Without an airport, the island would probably depopulate.
Not likely - connectivity in both places is pretty dire (although the saints are to get a cable landing in a few yrars, to go with their shiny new airport this year), and part of my purpose to going to the middle of nowhere is to unplug.
That's terraforming. Before humans got there, it was bare volcanic rock.
As for the radio stations, there's a LORAN station, to provide a navigational marker in the South Atlantic. NASA had a tracking station there for Apollo, but it was closed and abandoned in the 1990s. The USAF has a tracking station there now, for communicating with various space assets.[1] As an intercept station, it would be marginal; there's nobody to listen to.
Asencion island must be very important to NASA... It's almost exactly in the spot where satellite cargo launching to GEOS orbits must make a second burn to correct their orbital inclination when launching from Kennedy.
The full version can be found by searching, kat, etc. BTW the whole Departures series is great, for those who love traveling (or wish they were traveling).
Of course it's sad they lost the native species, but otherwise Darwin's plan is really interesting. They increased the biomass of the island and got forests to grow.
Of course, they might just save themselves a bit of time by introducing all the invasive species at once. Let them duke it out in a battle royale, rather than bringing them in one at a time, to control and/or compete with the previously introduced invasive species.

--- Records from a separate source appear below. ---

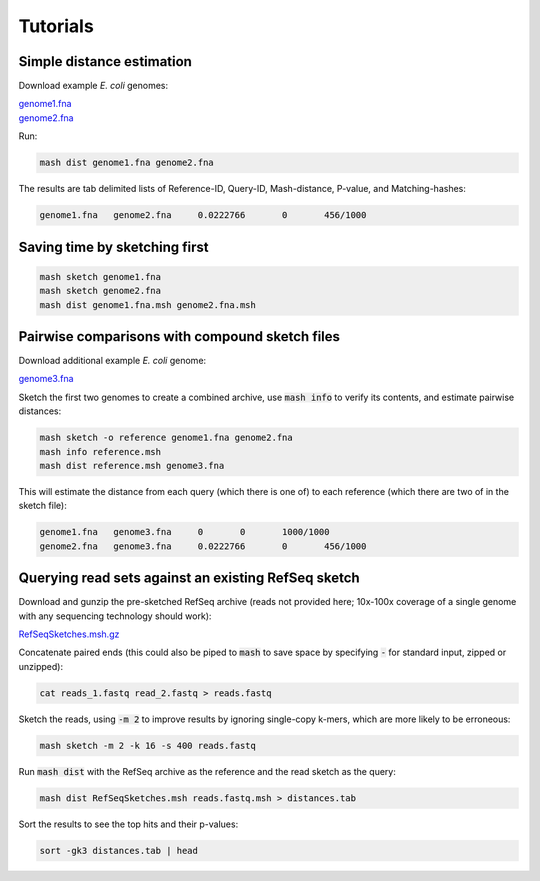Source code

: Tutorials
=========

Simple distance estimation
--------------------------

Download example *E. coli* genomes:

.. download::
| `genome1.fna <https://gembox.cbcb.umd.edu/mash/genome1.fna>`_ 
| `genome2.fna <https://gembox.cbcb.umd.edu/mash/genome2.fna>`_

Run:

.. code::

  mash dist genome1.fna genome2.fna

The results are tab delimited lists of Reference-ID, Query-ID, Mash-distance,
P-value, and Matching-hashes:

.. code::

  genome1.fna	genome2.fna	0.0222766	0	456/1000

Saving time by sketching first
------------------------------

.. code::

  mash sketch genome1.fna
  mash sketch genome2.fna
  mash dist genome1.fna.msh genome2.fna.msh

Pairwise comparisons with compound sketch files
-----------------------------------------------

Download additional example *E. coli* genome:

| `genome3.fna <https://gembox.cbcb.umd.edu/mash/genome3.fna>`_

Sketch the first two genomes to create a combined archive, use :code:`mash info`
to verify its contents, and estimate pairwise distances:

.. code::

  mash sketch -o reference genome1.fna genome2.fna
  mash info reference.msh
  mash dist reference.msh genome3.fna

This will estimate the distance from each query (which there is one of) to each
reference (which there are two of in the sketch file):

.. code::

  genome1.fna	genome3.fna	0	0	1000/1000
  genome2.fna	genome3.fna	0.0222766	0	456/1000

Querying read sets against an existing RefSeq sketch
----------------------------------------------------

Download and gunzip the pre-sketched RefSeq archive (reads not provided here;
10x-100x coverage of a single genome with any sequencing technology should
work):

.. download::

`RefSeqSketches.msh.gz <http://gembox.cbcb.umd.edu/mash/RefSeqSketches.msh.gz>`_

Concatenate paired ends (this could also be piped to :code:`mash` to save space by
specifying :code:`-` for standard input, zipped or unzipped):

.. code::

 cat reads_1.fastq read_2.fastq > reads.fastq
 
Sketch the reads, using :code:`-m 2` to improve results
by ignoring single-copy k-mers, which are more likely to be erroneous:

.. code::

  mash sketch -m 2 -k 16 -s 400 reads.fastq

Run :code:`mash dist` with the RefSeq archive as the reference and the read
sketch as the query:

.. code::

  mash dist RefSeqSketches.msh reads.fastq.msh > distances.tab

Sort the results to see the top hits and their p-values:

.. code ::

  sort -gk3 distances.tab | head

I don't shed many tears for the species that had a protected niche and never managed to do much with it. In the long run, Earth needs species that can quickly colonize hostile environments and make them more biologically productive.

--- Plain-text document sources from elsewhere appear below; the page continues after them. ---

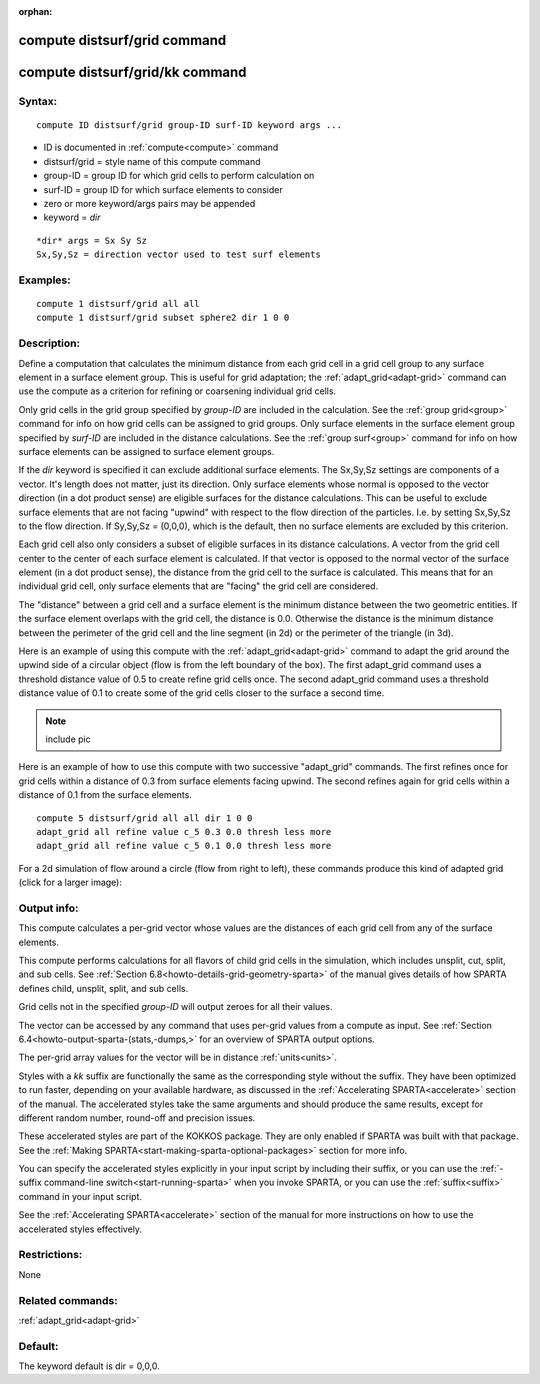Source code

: 
:orphan:

.. index:: compute_distsurf_grid

.. _compute-distsurf-grid:

.. _compute-distsurf-grid-command:

#############################
compute distsurf/grid command
#############################

.. _compute-distsurf-grid-kk-command:

################################
compute distsurf/grid/kk command
################################

.. _compute-distsurf-grid-syntax:

*******
Syntax:
*******

::

   compute ID distsurf/grid group-ID surf-ID keyword args ...

- ID is documented in :ref:`compute<compute>` command 

- distsurf/grid = style name of this compute command

- group-ID = group ID for which grid cells to perform calculation on

- surf-ID = group ID for which surface elements to consider

- zero or more keyword/args pairs may be appended

- keyword = *dir*

::

   *dir* args = Sx Sy Sz
   Sx,Sy,Sz = direction vector used to test surf elements

.. _compute-distsurf-grid-examples:

*********
Examples:
*********

::

   compute 1 distsurf/grid all all
   compute 1 distsurf/grid subset sphere2 dir 1 0 0

.. _compute-distsurf-grid-descriptio:

************
Description:
************

Define a computation that calculates the minimum distance from each
grid cell in a grid cell group to any surface element in a surface
element group.  This is useful for grid adaptation; the
:ref:`adapt_grid<adapt-grid>` command can use the compute as a
criterion for refining or coarsening individual grid cells.

Only grid cells in the grid group specified by *group-ID* are included
in the calculation.  See the :ref:`group grid<group>` command for info
on how grid cells can be assigned to grid groups.  Only surface
elements in the surface element group specified by *surf-ID* are
included in the distance calculations.  See the :ref:`group surf<group>` command for info on how surface elements can be
assigned to surface element groups.

If the *dir* keyword is specified it can exclude additional surface
elements.  The Sx,Sy,Sz settings are components of a vector.  It's
length does not matter, just its direction.  Only surface elements
whose normal is opposed to the vector direction (in a dot product
sense) are eligible surfaces for the distance calculations.  This can
be useful to exclude surface elements that are not facing "upwind"
with respect to the flow direction of the particles.  I.e.  by setting
Sx,Sy,Sz to the flow direction.  If Sy,Sy,Sz = (0,0,0), which is the
default, then no surface elements are excluded by this criterion.

Each grid cell also only considers a subset of eligible surfaces in
its distance calculations.  A vector from the grid cell center to the
center of each surface element is calculated.  If that vector is
opposed to the normal vector of the surface element (in a dot product
sense), the distance from the grid cell to the surface is calculated.
This means that for an individual grid cell, only surface elements
that are "facing" the grid cell are considered.

The "distance" between a grid cell and a surface element is the
minimum distance between the two geometric entities.  If the surface
element overlaps with the grid cell, the distance is 0.0.  Otherwise
the distance is the minimum distance between the perimeter of the grid
cell and the line segment (in 2d) or the perimeter of the triangle (in
3d).

Here is an example of using this compute with the
:ref:`adapt_grid<adapt-grid>` command to adapt the grid around the
upwind side of a circular object (flow is from the left boundary of
the box).  The first adapt_grid command uses a threshold distance
value of 0.5 to create refine grid cells once.  The second adapt_grid
command uses a threshold distance value of 0.1 to create some of the
grid cells closer to the surface a second time.

.. note::

  include pic

Here is an example of how to use this compute with two successive
"adapt_grid" commands.  The first refines once for grid cells within a
distance of 0.3 from surface elements facing upwind.  The second
refines again for grid cells within a distance of 0.1 from the surface
elements.

::

   compute 5 distsurf/grid all all dir 1 0 0
   adapt_grid all refine value c_5 0.3 0.0 thresh less more
   adapt_grid all refine value c_5 0.1 0.0 thresh less more

For a 2d simulation of flow around a circle (flow from right to left),
these commands produce this kind of adapted grid (click for a larger
image):

.. image:: JPG/adapt_surf_small.jpg
           :target: JPG/adapt_surf.jpg

.. _compute-distsurf-grid-output-info:

************
Output info:
************

This compute calculates a per-grid vector whose values are the
distances of each grid cell from any of the surface elements.

This compute performs calculations for all flavors of child grid cells
in the simulation, which includes unsplit, cut, split, and sub cells.
See :ref:`Section 6.8<howto-details-grid-geometry-sparta>` of the manual gives
details of how SPARTA defines child, unsplit, split, and sub cells.

Grid cells not in the specified *group-ID* will output zeroes for all
their values.

The vector can be accessed by any command that uses per-grid values
from a compute as input.  See :ref:`Section 6.4<howto-output-sparta-(stats,-dumps,>`
for an overview of SPARTA output options.

The per-grid array values for the vector will be in distance
:ref:`units<units>`.

Styles with a *kk* suffix are functionally the same as the
corresponding style without the suffix.  They have been optimized to
run faster, depending on your available hardware, as discussed in the
:ref:`Accelerating SPARTA<accelerate>` section of the manual.
The accelerated styles take the same arguments and should produce the
same results, except for different random number, round-off and
precision issues.

These accelerated styles are part of the KOKKOS package. They are only
enabled if SPARTA was built with that package.  See the :ref:`Making SPARTA<start-making-sparta-optional-packages>` section for more info.

You can specify the accelerated styles explicitly in your input script
by including their suffix, or you can use the :ref:`-suffix command-line switch<start-running-sparta>` when you invoke SPARTA, or you can
use the :ref:`suffix<suffix>` command in your input script.

See the :ref:`Accelerating SPARTA<accelerate>` section of the
manual for more instructions on how to use the accelerated styles
effectively.

.. _compute-distsurf-grid-restrictio:

*************
Restrictions:
*************

None

.. _compute-distsurf-grid-related-commands:

*****************
Related commands:
*****************

:ref:`adapt_grid<adapt-grid>`

.. _compute-distsurf-grid-default:

********
Default:
********

The keyword default is dir = 0,0,0.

You -- unless you are a Pygmy or Sen or the like -- are a species that lived in a protected niche for 100,000 or more years without making much of it. Then you -- we -- figured out writing and agriculture and pottery. The next logical step was semiconductor laser photolithographic doping and here we are on the internet sharing photos of cats.
So let's hear a cheer for protection from hostile environments.
If your species left Ascension Island and went on to become the dominant species on the entire planet, please raise your... appendage.
It wasn't until humanity left its protected niche that it really did anything interesting. And now we are the only ones capable of intentionally spreading life to other planets. So if your species took a gamble and made an alliance with humanity early, congratulations, you get to survive the planet-death extinction event someday. Good job, dogs and apple trees! Poor show, guinea worm and smallpox.
This is a trickier case than it might seem. Titles that don't explain everything are often a good thing on HN; it's good for readers to have to slow down and work a little. But in this case "The island where nothing makes sense" fits the linkbait pattern too closely for that argument to win. So yes, we've changed the title.
I remember being there on the way down middle of the day and all the army guys were grabbing beers. It was 35C and I was necking water. I thought they were crazy. I am told there are parts of the island that get hotter.
On the way back, middle of the night, 4am I think we landed. I remember thinking the plane was too warm, and I couldn't wait to get some fresh air. I stood by the door as it opened waiting for the cool breeze to come in. Nope: wall of hot air. It was in the 30s.
There's nothing there, really. It's obvious who runs the comms stuff, and it's obvious why it's kept the way it is, but nobody will talk about it.
A few people I spoke to have ventured further afield.
The lady I stayed with in the Falklands who ran a B&B told me she had holidayed there. It was beautiful, apparently.
A friend of mine was stationed there during the Falklands War helping refuel planes. It was hell, apparently.